Exercise directions
Throughout the listing that follows, find each line with the word "plant" and copy it.

START Listed entries

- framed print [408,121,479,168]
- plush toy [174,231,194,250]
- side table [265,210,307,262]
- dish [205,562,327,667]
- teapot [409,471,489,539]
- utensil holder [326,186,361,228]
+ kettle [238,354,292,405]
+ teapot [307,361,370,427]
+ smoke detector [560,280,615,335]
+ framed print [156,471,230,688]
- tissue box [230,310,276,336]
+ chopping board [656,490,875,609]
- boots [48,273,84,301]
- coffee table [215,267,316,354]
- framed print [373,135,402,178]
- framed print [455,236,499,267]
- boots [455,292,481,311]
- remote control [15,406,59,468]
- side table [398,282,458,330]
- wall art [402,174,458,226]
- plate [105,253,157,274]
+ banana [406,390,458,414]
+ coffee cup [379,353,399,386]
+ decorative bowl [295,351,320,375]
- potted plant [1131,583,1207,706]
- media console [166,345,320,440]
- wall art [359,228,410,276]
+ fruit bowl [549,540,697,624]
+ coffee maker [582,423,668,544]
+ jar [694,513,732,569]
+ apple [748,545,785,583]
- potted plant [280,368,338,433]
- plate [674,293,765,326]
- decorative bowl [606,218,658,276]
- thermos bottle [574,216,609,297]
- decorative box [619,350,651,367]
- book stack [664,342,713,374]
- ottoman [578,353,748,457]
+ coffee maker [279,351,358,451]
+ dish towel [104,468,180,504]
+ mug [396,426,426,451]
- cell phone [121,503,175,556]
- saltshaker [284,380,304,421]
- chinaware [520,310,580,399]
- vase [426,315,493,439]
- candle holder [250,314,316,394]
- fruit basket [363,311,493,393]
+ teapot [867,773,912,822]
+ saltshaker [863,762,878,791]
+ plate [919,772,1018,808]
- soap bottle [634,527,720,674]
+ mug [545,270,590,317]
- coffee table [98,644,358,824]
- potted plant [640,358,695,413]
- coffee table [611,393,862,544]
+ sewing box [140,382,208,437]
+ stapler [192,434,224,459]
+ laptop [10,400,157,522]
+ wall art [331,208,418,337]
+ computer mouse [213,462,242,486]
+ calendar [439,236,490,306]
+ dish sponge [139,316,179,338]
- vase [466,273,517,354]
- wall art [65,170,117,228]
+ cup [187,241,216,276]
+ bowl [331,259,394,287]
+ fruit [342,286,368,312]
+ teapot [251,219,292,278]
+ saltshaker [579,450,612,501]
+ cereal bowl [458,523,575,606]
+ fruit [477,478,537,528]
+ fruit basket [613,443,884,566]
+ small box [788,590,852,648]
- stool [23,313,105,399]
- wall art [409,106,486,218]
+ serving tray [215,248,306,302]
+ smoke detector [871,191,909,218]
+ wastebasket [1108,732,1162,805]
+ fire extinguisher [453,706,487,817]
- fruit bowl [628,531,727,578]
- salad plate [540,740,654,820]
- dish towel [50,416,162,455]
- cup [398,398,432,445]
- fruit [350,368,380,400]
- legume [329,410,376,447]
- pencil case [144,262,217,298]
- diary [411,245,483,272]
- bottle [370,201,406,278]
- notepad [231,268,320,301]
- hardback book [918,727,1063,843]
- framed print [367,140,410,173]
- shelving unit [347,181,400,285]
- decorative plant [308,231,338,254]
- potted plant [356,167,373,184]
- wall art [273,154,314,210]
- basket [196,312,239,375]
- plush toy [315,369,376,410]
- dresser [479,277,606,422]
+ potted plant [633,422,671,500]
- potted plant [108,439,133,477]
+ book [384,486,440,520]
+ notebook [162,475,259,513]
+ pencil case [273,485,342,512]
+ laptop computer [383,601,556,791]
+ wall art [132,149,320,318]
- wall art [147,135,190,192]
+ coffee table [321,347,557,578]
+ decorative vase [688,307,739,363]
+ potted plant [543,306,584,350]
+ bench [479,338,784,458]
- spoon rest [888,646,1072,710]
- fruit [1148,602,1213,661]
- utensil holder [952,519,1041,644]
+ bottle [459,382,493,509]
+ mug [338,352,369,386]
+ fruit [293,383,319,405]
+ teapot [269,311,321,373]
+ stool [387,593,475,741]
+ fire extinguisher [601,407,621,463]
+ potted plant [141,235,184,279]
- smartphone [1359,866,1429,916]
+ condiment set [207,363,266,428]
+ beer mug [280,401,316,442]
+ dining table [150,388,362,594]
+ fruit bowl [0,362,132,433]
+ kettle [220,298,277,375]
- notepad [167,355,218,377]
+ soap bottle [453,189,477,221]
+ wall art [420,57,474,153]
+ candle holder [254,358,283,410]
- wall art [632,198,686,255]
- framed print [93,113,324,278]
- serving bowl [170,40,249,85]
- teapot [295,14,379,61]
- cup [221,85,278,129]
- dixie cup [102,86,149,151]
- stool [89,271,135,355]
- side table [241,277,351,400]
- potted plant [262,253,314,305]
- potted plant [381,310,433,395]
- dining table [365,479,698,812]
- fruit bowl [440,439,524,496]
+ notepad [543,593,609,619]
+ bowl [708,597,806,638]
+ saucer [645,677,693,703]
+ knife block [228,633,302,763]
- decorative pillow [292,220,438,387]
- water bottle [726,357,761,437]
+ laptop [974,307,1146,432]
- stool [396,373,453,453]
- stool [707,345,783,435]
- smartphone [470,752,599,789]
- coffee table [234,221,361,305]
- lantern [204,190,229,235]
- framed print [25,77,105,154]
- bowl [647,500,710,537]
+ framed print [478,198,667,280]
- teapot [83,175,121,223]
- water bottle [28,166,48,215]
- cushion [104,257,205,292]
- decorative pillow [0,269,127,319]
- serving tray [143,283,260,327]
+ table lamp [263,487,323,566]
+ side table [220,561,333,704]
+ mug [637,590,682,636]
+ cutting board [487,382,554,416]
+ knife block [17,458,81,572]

END Listed entries

Written answer
- potted plant [1131,583,1207,706]
- potted plant [280,368,338,433]
- potted plant [640,358,695,413]
- decorative plant [308,231,338,254]
- potted plant [356,167,373,184]
+ potted plant [633,422,671,500]
- potted plant [108,439,133,477]
+ potted plant [543,306,584,350]
+ potted plant [141,235,184,279]
- potted plant [262,253,314,305]
- potted plant [381,310,433,395]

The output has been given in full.